It is easy to get distracted at any developmental stage. I'm not thinking about many of the usual, and important, distractions: children, lovers, beer. I'm thinking about professional distractions.
What are some (but obviously not all) professional distractions? Almost anything that makes one feel insecure. A colleague, especially one that is junior, receiving an award. A colleague publishing more than you. Someone else's bad science in a field close to yours. Someone else getting a glamour pub for bad work. Learning that someone junior to you has twice the publications, three times the grant money and is ranked triathlete. Oh, and a patent that generates a lot of money.
Now, it's important to be able to distinguish between something that is professionally important versus something that is just a distraction. Sometimes when it feels like you've been scooped, you have to pay attention to the results because they impinge on your work. I'm not talking about those.
So a distraction rears its head. Take a deep breath. Another. And another. Remember that these distractions happen to everyone from grad student to greyhair. It's okay to go to that folder of good things that have happended to you.

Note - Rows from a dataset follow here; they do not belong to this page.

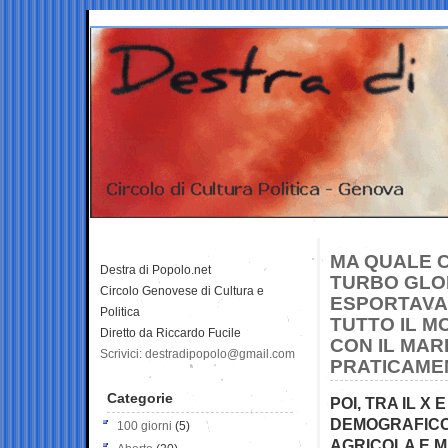
MA QUALE C
Destra di Popolo.net
TURBO GLOB
Circolo Genovese di Cultura e
ESPORTAVA 
Politica
TUTTO IL M
Diretto da Riccardo Fucile
CON IL MAR
Scrivici: destradipopolo@gmail.com
PRATICAME
Categorie
POI, TRA IL X 
DEMOGRAFICO
100 giorni
(5)
AGRICOLA E M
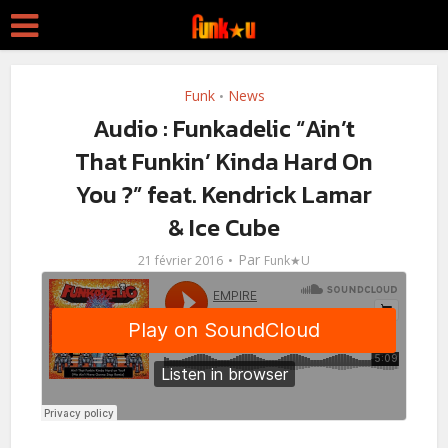
Funk
News
•
Audio : Funkadelic “Ain’t
That Funkin’ Kinda Hard On
You ?” feat. Kendrick Lamar
& Ice Cube
Par
21 février 2016
Funk★U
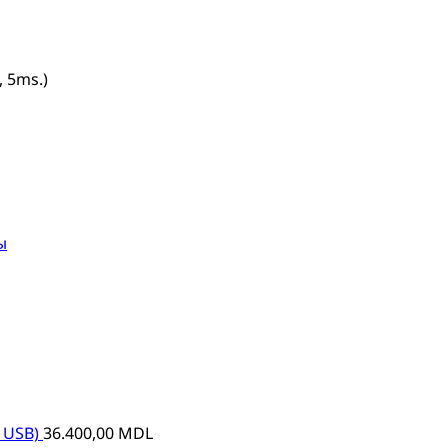
, 5ms.)
ы
, USB)
36.400,00
MDL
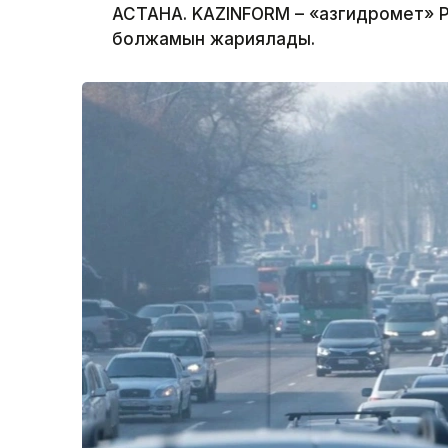
АСТАНА. KAZINFORM – «Қазгидромет» Р
болжамын жариялады.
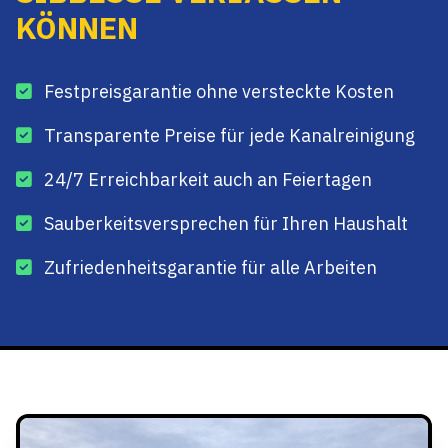
KÖNNEN
Festpreisgarantie ohne versteckte Kosten
Transparente Preise für jede Kanalreinigung
24/7 Erreichbarkeit auch an Feiertagen
Sauberkeitsversprechen für Ihren Haushalt
Zufriedenheitsgarantie für alle Arbeiten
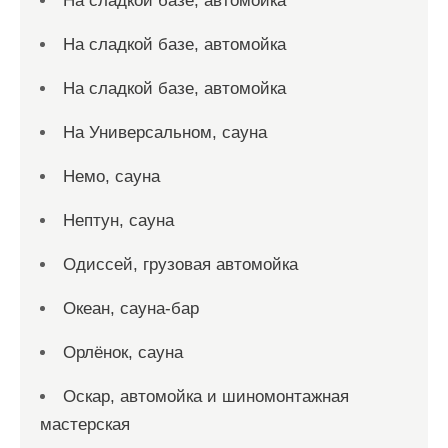
На сладкой базе, автомойка
На сладкой базе, автомойка
На сладкой базе, автомойка
На Универсальном, сауна
Немо, сауна
Нептун, сауна
Одиссей, грузовая автомойка
Океан, сауна-бар
Орлёнок, сауна
Оскар, автомойка и шиномонтажная
мастерская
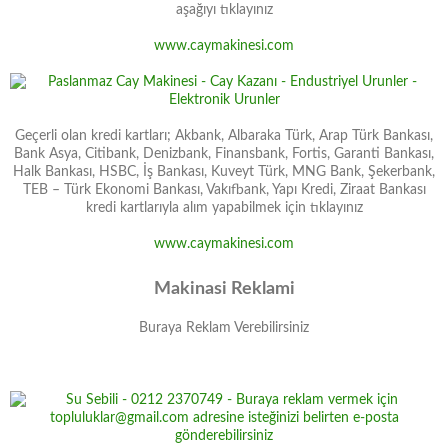
aşağıyı tıklayınız
www.caymakinesi.com
Geçerli olan kredi kartları; Akbank, Albaraka Türk, Arap Türk Bankası,
Bank Asya, Citibank, Denizbank, Finansbank, Fortis, Garanti Bankası,
Halk Bankası, HSBC, İş Bankası, Kuveyt Türk, MNG Bank, Şekerbank,
TEB – Türk Ekonomi Bankası, Vakıfbank, Yapı Kredi, Ziraat Bankası
kredi kartlarıyla alım yapabilmek için tıklayınız
www.caymakinesi.com
Makinasi Reklami
Buraya Reklam Verebilirsiniz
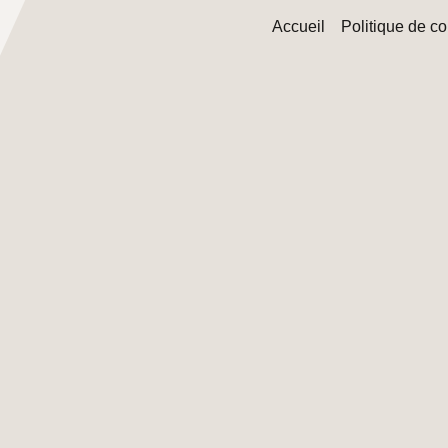
Accueil
Politique de co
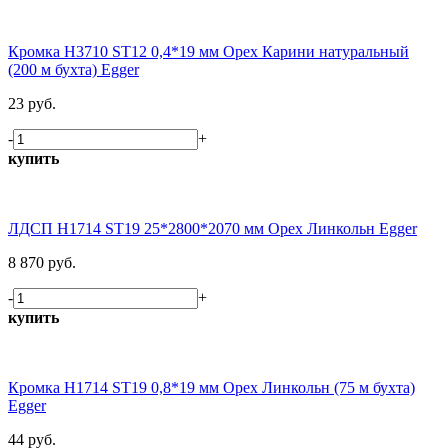
Кромка H3710 ST12 0,4*19 мм Орех Карини натуральный
(200 м бухта) Egger
23 руб.
-
+
купить
ЛДСП H1714 ST19 25*2800*2070 мм Орех Линкольн Egger
8 870 руб.
-
+
купить
Кромка H1714 ST19 0,8*19 мм Орех Линкольн (75 м бухта)
Egger
44 руб.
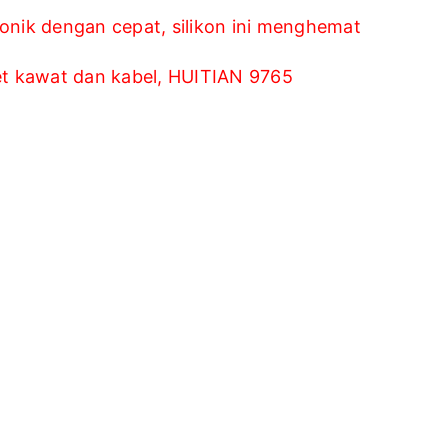
nik dengan cepat, silikon ini menghemat
et kawat dan kabel, HUITIAN 9765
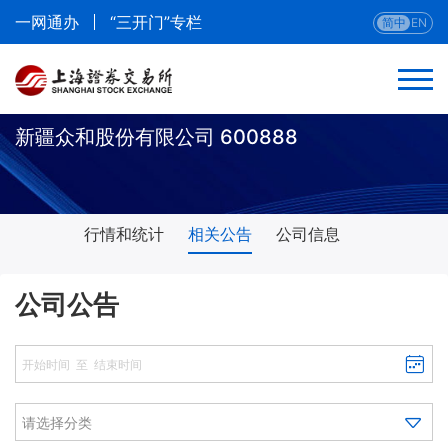
一网通办
“三开门”专栏
简中
EN
新疆众和股份有限公司 600888
行情和统计
相关公告
公司信息
公司公告
请选择分类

One of the most important things is to stop and look at what's going on. Dispassionately. Dispassion is hard for me, as I've often been guided by Heinlein's bon mots: Excess in everything, moderation is for monks. But there are times for dispassion. There are times to not just step back, but to turn off those feelings. Look at what's going on. Ask yourself "what does this really mean?" Really. Mean. Understand that this is just something getting in the way of what you really want to do.
Not perceving what is going on can be most of the problem. And understanding what you are feeling (and it is a feeling, much of the time) gives you the space to get back to a better place in your head. Because its distraction, remember?